From shutdown to overshot: consequences of the asteroid impact on ocean productivity
Following the enormous impact of the asteroid, the ocean circulation changed dramatically. Dust and sulfate aerosols thrown high into the atmosphere by the impact blocked much of sunlight. As a consequence, surface waters cooled down, became denser and heavier. While these colder water masses sank into the depths, warmer, nutrient-rich water from deeper ocean layers rose to the ocean’s surface. “At the same time, essential nutrients, in particular iron, were also delivered from above, basically dust blown into the air by the impact of the iron-rich asteroid – and led to massive, short-lived blooms of algae,” explains PIK scientist Georg Feulner. “In our simulations, the productivity in the ocean, that is the biomass produced by the algae, drops to almost zero in the three years following the impact due to the missing light and the cold. Once the light comes back, there is a brief peak of biomass production at a maximum value about a factor of seven higher than before the impact.” Although the peak lasts only for a few years, higher productivity persists for decades to centuries, returning to pre-impact levels only after approximately 500 years.
Julia Brugger adds: “It is likely that the algal blooms produced toxic substances that led to massive changes in ocean life.” In interaction with the various other severe effects of the impact like the sudden and strong cooling, darkness, wildfires and moderate ocean acidification, the study lends further evidence that the asteroid impact has contributed to the mass extinction of not only dinosaurs, but also of many marine species.

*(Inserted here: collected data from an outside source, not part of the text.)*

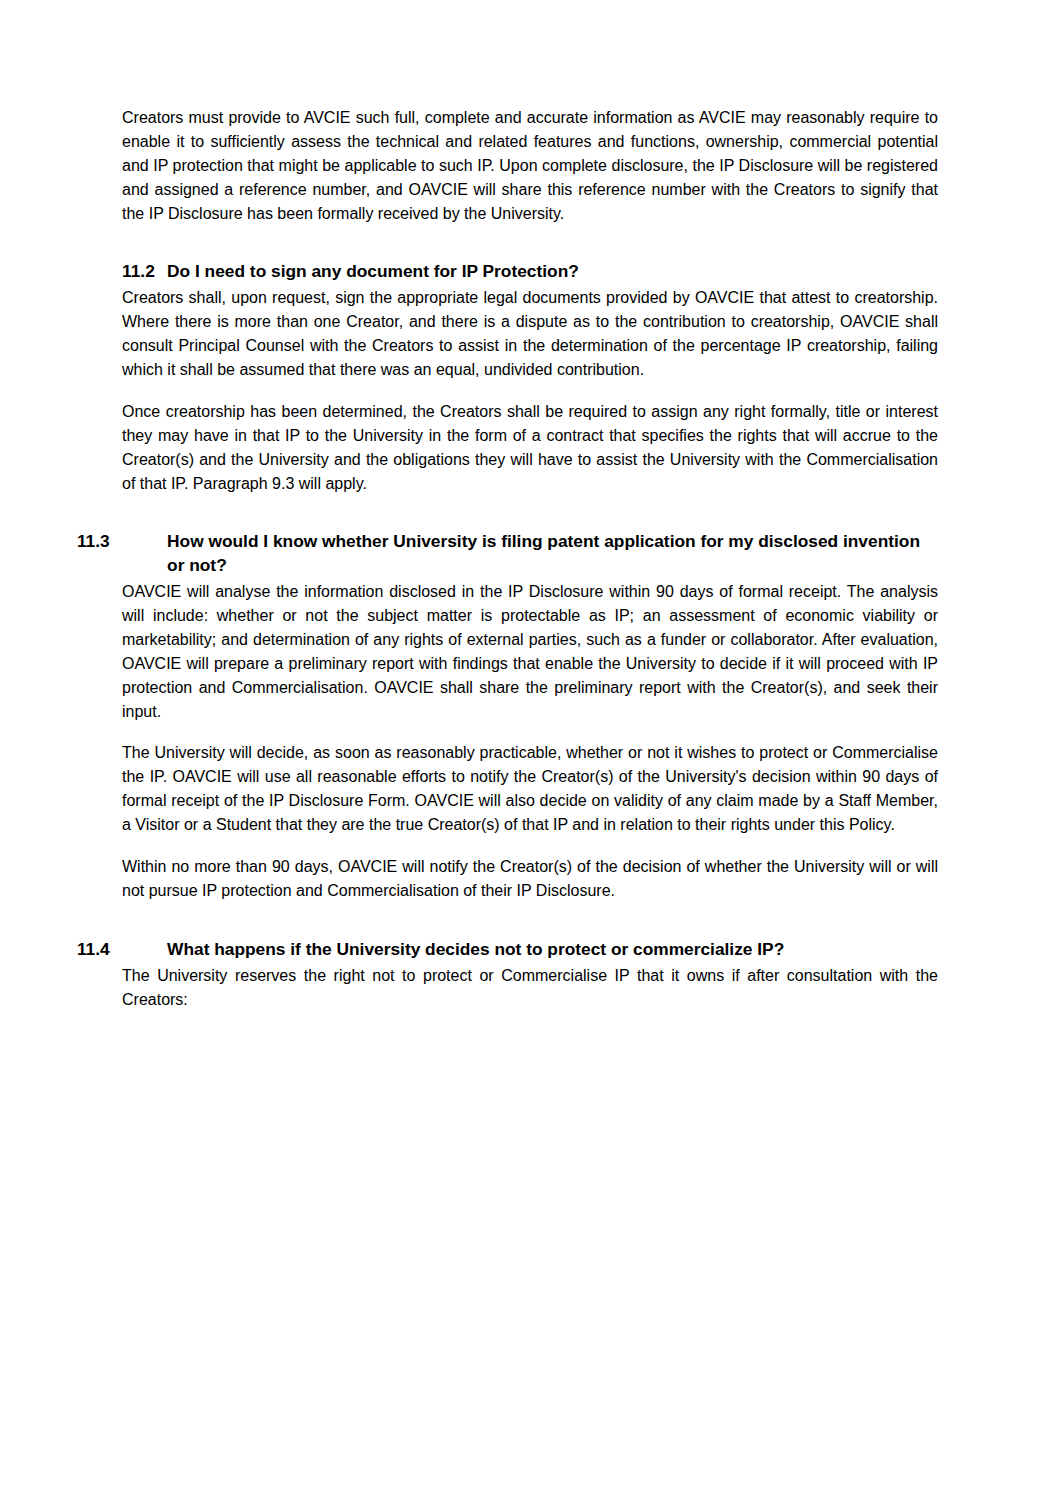Creators must provide to AVCIE such full, complete and accurate information as AVCIE may reasonably require to enable it to sufficiently assess the technical and related features and functions, ownership, commercial potential and IP protection that might be applicable to such IP. Upon complete disclosure, the IP Disclosure will be registered and assigned a reference number, and OAVCIE will share this reference number with the Creators to signify that the IP Disclosure has been formally received by the University.
11.2 Do I need to sign any document for IP Protection?
Creators shall, upon request, sign the appropriate legal documents provided by OAVCIE that attest to creatorship. Where there is more than one Creator, and there is a dispute as to the contribution to creatorship, OAVCIE shall consult Principal Counsel with the Creators to assist in the determination of the percentage IP creatorship, failing which it shall be assumed that there was an equal, undivided contribution.
Once creatorship has been determined, the Creators shall be required to assign any right formally, title or interest they may have in that IP to the University in the form of a contract that specifies the rights that will accrue to the Creator(s) and the University and the obligations they will have to assist the University with the Commercialisation of that IP. Paragraph 9.3 will apply.
11.3 How would I know whether University is filing patent application for my disclosed invention or not?
OAVCIE will analyse the information disclosed in the IP Disclosure within 90 days of formal receipt. The analysis will include: whether or not the subject matter is protectable as IP; an assessment of economic viability or marketability; and determination of any rights of external parties, such as a funder or collaborator. After evaluation, OAVCIE will prepare a preliminary report with findings that enable the University to decide if it will proceed with IP protection and Commercialisation. OAVCIE shall share the preliminary report with the Creator(s), and seek their input.
The University will decide, as soon as reasonably practicable, whether or not it wishes to protect or Commercialise the IP. OAVCIE will use all reasonable efforts to notify the Creator(s) of the University's decision within 90 days of formal receipt of the IP Disclosure Form. OAVCIE will also decide on validity of any claim made by a Staff Member, a Visitor or a Student that they are the true Creator(s) of that IP and in relation to their rights under this Policy.
Within no more than 90 days, OAVCIE will notify the Creator(s) of the decision of whether the University will or will not pursue IP protection and Commercialisation of their IP Disclosure.
11.4 What happens if the University decides not to protect or commercialize IP?
The University reserves the right not to protect or Commercialise IP that it owns if after consultation with the Creators:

“This study of the Earth’s past holds a lesson for the loss of biodiversity today,” concludes Georg Feulner. “66 million years ago, the Chicxulub impact caused rapid environmental disturbances, exposing Earth’s biosphere to multiple pressures which ultimately resulted in a major mass extinction event. Although the drivers of current global warming and the modern biodiversity crisis are different, the past can teach us how a combination of simultaneous pressures can severely harm life on Earth. Luckily, we still have the chance to stop man-made climate change and biodiversity loss.”